Inspiring Young Readers

posted on 01 Jun 2022

Dawn Wind by Rosemary Sutcliff

Sutcliff (1920 – 1992) was a prolific author of what we’d now call young adult fiction and, in particular, historical novels with compelling action and strong storylines. Possibly her most famous book is The Eagle of the Ninth which focused on the Roman occupation of Britain (and is reviewed here on this site) but Dawn Wind takes us forward in time to the next wave of conflict with the arrival of the Saxons.

The Romans have gone but the Roman-Britains left behind can’t stop the onward march of the invading Saxons and in the bloody final battle of Aqua Sulis (Bath) the British army is slaughtered. Few survive and our story starts as Owain, a fourteen year old boy, staggers wounded from the battle and is joined by a fighting dog, he simply calls Dog, who will be a long-time companion.

The story, much too complex to reproduce here, tells the story of how Owain tries to find his way to the south coast with the idea of getting across to Gaul in the hope of joining up with other survivors but – and we pretty much guess this from the outset – this isn’t going to happen. He befriends a feral girl, Regina, he finds in the wreckage of Viroconium, avoids criminal bands of looting Britains and is eventually taken into slavery by Saxons in a deal to save Regina’s life. Against all odds he flourishes and will eventually earn his freedom and is even destined to witness the arrival of St. Augustine on Britain’s coast.
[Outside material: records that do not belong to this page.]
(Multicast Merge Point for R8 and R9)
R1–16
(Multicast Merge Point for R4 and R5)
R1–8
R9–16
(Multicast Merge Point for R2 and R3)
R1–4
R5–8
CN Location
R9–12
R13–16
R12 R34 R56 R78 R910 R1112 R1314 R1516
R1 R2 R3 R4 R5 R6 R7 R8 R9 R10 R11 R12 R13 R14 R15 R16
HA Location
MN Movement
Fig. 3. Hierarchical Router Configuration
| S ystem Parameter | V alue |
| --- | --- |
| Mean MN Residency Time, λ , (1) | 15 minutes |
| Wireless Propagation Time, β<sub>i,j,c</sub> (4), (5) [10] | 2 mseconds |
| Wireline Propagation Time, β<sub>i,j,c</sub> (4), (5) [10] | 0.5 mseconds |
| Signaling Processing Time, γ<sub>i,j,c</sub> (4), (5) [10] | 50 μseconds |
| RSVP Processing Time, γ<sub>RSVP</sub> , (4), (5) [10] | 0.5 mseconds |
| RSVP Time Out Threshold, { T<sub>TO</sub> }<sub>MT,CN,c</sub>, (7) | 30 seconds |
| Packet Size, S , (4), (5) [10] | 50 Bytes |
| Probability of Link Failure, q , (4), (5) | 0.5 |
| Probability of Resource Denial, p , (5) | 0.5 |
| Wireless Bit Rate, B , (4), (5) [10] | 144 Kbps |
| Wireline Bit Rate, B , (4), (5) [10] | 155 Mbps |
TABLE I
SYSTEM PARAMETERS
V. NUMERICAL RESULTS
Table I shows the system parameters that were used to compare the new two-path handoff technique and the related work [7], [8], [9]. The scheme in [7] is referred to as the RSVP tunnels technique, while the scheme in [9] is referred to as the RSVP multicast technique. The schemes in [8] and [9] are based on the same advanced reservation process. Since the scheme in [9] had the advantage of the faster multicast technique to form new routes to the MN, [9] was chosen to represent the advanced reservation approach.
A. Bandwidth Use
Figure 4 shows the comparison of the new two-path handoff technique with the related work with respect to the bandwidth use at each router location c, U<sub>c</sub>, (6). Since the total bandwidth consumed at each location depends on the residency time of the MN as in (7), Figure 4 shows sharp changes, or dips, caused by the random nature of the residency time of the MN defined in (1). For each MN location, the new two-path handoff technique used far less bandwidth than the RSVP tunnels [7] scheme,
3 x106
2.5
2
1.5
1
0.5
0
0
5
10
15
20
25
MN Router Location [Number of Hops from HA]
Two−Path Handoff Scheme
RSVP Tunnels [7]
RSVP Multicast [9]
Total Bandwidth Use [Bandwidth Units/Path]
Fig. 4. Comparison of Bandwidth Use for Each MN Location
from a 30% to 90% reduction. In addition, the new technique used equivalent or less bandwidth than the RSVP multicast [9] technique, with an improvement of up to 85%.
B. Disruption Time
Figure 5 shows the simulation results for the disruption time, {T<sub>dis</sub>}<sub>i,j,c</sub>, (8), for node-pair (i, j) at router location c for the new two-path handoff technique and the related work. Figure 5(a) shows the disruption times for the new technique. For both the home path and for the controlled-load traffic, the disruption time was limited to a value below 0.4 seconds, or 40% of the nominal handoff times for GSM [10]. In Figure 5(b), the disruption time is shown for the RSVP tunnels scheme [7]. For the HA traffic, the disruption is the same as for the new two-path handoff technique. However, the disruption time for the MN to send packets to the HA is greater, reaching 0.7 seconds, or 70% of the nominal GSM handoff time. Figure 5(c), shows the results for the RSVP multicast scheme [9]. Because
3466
It’s a tense and atmospheric story, full of meticulously researched detail. Life in early Saxon Britain is harsh and unforgiving – there’s no place here for sentiment and Owain is forced to take death, suffering and loss in his stride. The key to the success of the book is the superb recreation of the past. Reviewing the book for Slightly Foxed in 2021, Sue Gaisford describes this masterful descriptive power in this way:

“…in Dawn Wind, the fifth of her novels on Roman and post-Roman Britain, Rosemary Sutcliff is, as always, bang on the money: there is a great deal of heavy cold rain in this book. Her language is vigorous and frequently new-minted: we hear ‘the faint tripple of a horse’s hoofs’ on the old Roman road; we see the moon striking ‘little jinks of light’ from a battered breastplate, while a busy stream goes ‘brawling down the hill’; cornered, a snarling wild boar fixes us with ‘eyes red like the sullen gleeds of a burnt-out fire’.”

It’s not just that Sutcliff writes engaging historical drama that makes the book so engaging but her capacity to capture what we might imagine to be ‘real life’ – the domestic and personal lives that were being lived. Importantly this not only makes the characters recognisably three-dimensional but also brings them closer to us: despite the years between Owain and us, he’s recognisably shares our contemporary concerns.

I’m giving the final word to Julia Eccleshare writing in The Guardian in 2016 and making reading recommendations for the young adult market:

“In a loose series of titles which includes The Eagle of the Ninth and Dawn Wind Rosemary Sutcliff writes of Romano-British occupation and skirmish but she also details the home life of both sides describing the cooking, weaving and celebrations of the British tribes and the more advanced home comforts of the Roman invaders such as the installation of central heating in their villas.”

You’ll find plenty of affordable paperbacks are available and there’s also reprinted hardcovers available for under £15.